Dataset entries
━━━━━━━━━━

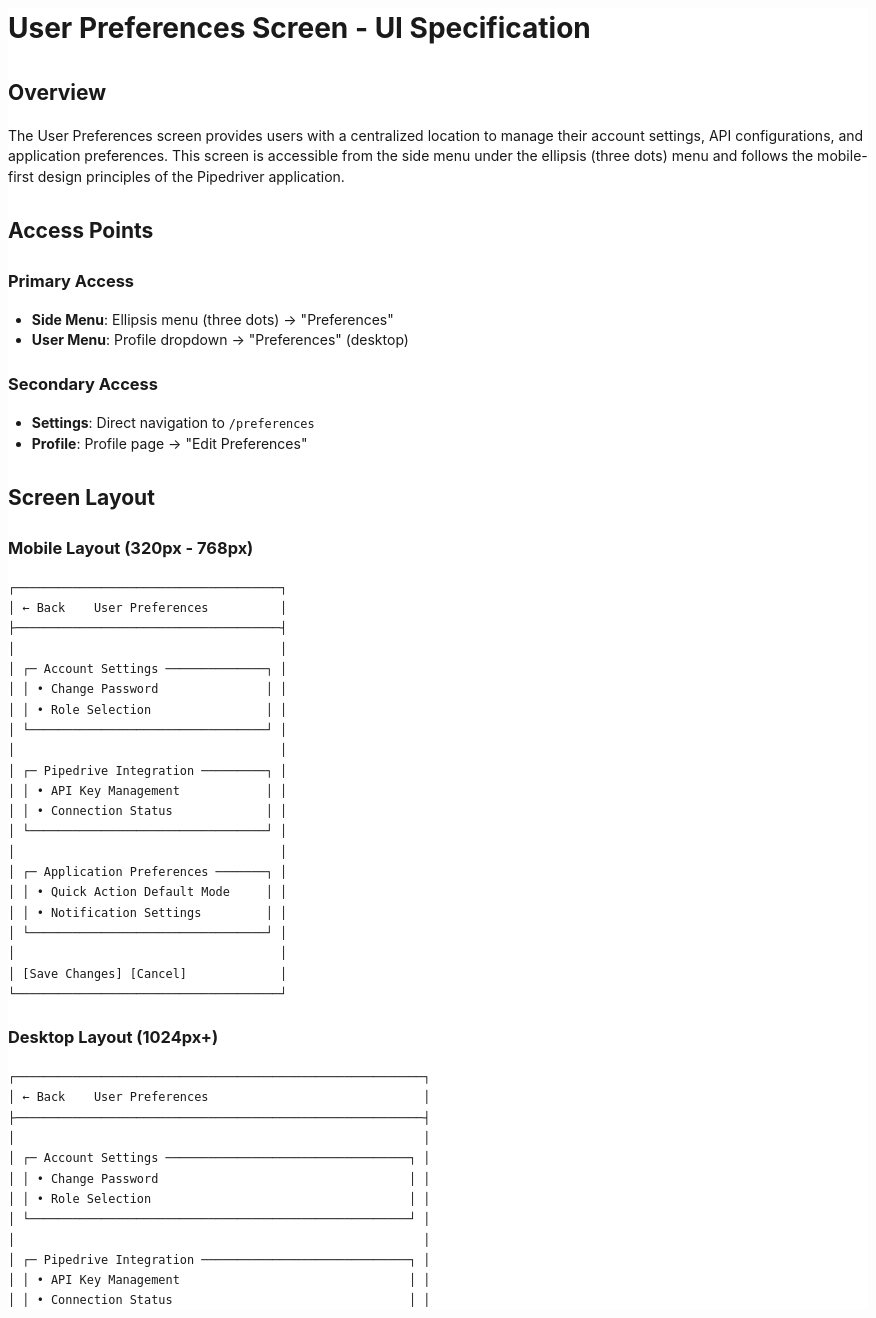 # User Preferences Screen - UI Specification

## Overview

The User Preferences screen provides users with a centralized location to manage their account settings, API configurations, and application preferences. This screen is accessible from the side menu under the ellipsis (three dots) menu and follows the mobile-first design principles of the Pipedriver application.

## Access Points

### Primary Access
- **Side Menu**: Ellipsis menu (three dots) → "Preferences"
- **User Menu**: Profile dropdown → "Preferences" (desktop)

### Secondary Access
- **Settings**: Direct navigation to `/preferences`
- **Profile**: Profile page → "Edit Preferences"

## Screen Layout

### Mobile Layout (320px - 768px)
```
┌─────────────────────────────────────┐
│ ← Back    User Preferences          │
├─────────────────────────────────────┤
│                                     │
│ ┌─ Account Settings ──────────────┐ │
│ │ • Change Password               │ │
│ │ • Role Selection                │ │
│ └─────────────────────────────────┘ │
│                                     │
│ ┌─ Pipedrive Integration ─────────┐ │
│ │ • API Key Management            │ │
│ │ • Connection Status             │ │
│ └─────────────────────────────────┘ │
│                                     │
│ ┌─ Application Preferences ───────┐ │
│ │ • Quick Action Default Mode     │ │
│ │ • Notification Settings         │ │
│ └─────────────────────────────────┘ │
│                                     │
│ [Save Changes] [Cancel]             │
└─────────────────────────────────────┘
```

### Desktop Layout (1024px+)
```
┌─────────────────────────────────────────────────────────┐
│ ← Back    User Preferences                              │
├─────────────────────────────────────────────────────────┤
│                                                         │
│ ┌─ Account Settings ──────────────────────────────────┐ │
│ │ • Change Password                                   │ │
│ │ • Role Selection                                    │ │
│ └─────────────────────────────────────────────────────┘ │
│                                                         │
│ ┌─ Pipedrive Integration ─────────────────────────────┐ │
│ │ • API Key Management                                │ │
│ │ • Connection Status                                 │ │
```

━━━━━━━━━━

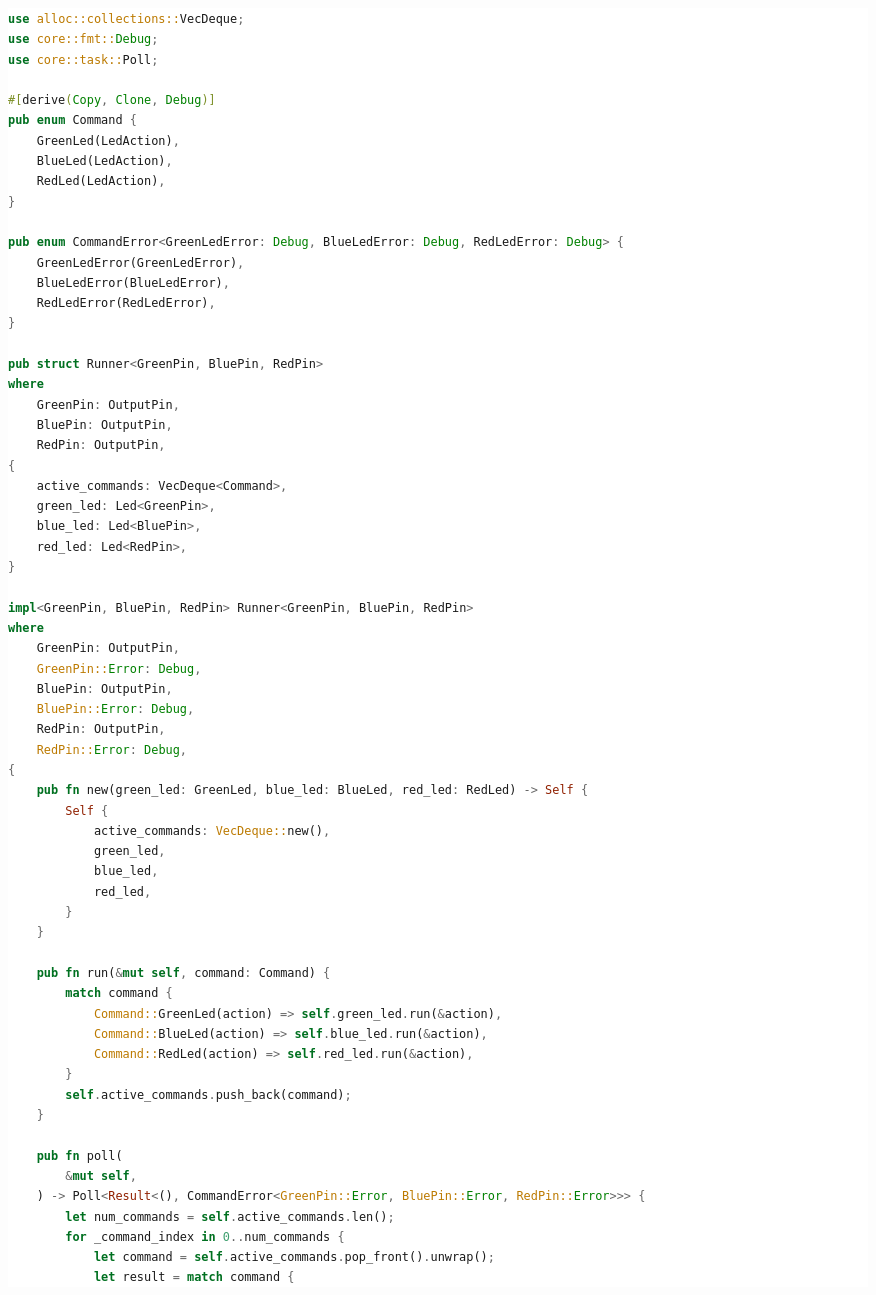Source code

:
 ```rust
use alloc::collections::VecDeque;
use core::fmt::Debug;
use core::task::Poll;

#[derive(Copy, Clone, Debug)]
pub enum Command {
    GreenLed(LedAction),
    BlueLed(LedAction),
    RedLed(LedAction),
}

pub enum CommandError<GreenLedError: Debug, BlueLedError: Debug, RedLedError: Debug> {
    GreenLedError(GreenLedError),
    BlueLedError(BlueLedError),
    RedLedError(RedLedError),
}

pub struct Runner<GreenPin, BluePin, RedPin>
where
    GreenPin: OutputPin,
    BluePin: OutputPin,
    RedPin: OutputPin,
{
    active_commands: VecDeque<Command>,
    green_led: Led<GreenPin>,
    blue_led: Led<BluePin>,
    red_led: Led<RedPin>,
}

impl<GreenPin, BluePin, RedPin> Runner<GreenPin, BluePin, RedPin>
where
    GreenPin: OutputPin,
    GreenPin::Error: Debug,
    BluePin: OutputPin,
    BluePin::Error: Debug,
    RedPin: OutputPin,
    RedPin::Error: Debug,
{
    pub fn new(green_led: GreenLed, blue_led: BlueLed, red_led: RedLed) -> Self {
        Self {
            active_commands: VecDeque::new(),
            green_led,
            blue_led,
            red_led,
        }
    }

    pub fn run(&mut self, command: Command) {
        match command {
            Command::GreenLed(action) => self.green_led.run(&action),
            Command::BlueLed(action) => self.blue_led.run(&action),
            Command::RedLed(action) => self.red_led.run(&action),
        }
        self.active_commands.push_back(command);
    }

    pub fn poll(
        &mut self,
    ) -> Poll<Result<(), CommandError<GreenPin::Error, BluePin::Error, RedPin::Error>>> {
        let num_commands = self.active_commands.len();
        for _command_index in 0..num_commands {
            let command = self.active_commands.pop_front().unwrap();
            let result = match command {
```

━━━━━━━━━━

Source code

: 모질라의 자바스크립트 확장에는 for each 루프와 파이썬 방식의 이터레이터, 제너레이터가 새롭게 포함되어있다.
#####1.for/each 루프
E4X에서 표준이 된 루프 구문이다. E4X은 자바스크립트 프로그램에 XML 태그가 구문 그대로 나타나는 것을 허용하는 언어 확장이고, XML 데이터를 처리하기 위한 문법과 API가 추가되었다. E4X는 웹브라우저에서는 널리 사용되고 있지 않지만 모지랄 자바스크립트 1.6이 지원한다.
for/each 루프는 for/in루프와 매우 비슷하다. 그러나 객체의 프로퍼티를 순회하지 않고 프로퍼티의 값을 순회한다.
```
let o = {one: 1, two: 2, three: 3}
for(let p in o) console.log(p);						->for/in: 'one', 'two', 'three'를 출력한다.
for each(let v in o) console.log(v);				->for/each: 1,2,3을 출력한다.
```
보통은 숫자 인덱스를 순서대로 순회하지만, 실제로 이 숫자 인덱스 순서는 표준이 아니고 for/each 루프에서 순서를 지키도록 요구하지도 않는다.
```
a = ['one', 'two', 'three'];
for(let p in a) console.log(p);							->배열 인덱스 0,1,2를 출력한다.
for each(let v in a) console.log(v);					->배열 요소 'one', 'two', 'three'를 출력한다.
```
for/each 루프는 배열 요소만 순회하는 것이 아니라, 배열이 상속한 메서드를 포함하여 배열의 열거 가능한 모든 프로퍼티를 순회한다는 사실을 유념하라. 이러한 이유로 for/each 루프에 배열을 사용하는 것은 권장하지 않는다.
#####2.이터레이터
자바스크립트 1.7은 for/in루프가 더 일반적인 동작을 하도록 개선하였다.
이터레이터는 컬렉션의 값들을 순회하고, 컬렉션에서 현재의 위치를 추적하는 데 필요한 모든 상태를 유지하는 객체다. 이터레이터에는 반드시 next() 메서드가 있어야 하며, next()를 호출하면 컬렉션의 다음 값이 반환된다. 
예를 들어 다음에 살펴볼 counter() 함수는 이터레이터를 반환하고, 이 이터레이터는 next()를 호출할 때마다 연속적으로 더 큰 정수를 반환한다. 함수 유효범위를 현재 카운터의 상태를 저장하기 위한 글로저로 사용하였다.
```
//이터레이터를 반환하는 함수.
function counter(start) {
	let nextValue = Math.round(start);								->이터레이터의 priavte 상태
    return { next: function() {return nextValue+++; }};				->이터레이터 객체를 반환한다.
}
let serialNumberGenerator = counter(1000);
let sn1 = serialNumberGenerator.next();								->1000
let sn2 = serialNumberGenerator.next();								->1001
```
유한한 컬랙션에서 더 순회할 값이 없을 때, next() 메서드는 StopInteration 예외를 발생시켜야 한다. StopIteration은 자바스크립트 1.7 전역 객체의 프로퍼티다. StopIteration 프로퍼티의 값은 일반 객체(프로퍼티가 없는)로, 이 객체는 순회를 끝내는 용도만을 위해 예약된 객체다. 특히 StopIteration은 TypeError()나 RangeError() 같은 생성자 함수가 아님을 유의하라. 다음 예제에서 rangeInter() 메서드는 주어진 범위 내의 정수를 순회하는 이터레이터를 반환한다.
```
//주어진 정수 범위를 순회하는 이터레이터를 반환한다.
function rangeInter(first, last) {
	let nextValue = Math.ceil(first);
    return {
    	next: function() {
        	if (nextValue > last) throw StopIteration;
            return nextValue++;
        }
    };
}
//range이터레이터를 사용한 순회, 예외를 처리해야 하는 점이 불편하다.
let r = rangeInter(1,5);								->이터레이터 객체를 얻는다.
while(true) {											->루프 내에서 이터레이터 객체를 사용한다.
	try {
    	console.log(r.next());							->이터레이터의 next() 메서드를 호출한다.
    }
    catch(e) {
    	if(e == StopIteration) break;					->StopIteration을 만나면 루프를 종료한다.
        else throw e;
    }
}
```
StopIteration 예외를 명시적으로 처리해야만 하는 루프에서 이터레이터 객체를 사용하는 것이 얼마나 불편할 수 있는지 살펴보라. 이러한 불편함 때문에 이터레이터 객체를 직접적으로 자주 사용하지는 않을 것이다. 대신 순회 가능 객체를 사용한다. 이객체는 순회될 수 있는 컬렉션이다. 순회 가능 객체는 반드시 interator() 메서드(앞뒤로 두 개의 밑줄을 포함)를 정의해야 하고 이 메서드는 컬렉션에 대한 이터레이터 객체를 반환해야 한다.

━━━━━━━━━━

Each line in the records above that contains the word "enum" must be copied.

**Answer for the task:**
pub enum Command {
pub enum CommandError<GreenLedError: Debug, BlueLedError: Debug, RedLedError: Debug> {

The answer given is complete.